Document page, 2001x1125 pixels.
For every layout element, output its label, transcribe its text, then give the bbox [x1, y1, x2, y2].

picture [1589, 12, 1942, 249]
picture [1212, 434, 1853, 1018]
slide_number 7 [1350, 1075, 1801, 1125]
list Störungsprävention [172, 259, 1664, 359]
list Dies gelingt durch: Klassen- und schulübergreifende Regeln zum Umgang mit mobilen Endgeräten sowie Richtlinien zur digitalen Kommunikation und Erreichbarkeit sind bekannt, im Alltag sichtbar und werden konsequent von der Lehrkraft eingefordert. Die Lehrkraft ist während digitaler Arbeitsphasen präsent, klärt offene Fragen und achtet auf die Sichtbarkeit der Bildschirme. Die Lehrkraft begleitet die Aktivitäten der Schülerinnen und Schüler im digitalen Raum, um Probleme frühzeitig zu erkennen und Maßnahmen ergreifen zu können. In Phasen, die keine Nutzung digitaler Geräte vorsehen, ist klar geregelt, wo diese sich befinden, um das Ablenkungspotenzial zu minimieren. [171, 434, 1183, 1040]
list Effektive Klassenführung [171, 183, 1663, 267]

○ ○ ○ ○ ○ ○ ○

Work to complete:
Copy every record shown above, exactly and completely.

The answer:
Document page, 2001x1125 pixels.
For every layout element, output its label, transcribe its text, then give the bbox [x1, y1, x2, y2].

picture [1589, 12, 1942, 249]
picture [1212, 434, 1853, 1018]
slide_number 7 [1350, 1075, 1801, 1125]
list Störungsprävention [172, 259, 1664, 359]
list Dies gelingt durch: Klassen- und schulübergreifende Regeln zum Umgang mit mobilen Endgeräten sowie Richtlinien zur digitalen Kommunikation und Erreichbarkeit sind bekannt, im Alltag sichtbar und werden konsequent von der Lehrkraft eingefordert. Die Lehrkraft ist während digitaler Arbeitsphasen präsent, klärt offene Fragen und achtet auf die Sichtbarkeit der Bildschirme. Die Lehrkraft begleitet die Aktivitäten der Schülerinnen und Schüler im digitalen Raum, um Probleme frühzeitig zu erkennen und Maßnahmen ergreifen zu können. In Phasen, die keine Nutzung digitaler Geräte vorsehen, ist klar geregelt, wo diese sich befinden, um das Ablenkungspotenzial zu minimieren. [171, 434, 1183, 1040]
list Effektive Klassenführung [171, 183, 1663, 267]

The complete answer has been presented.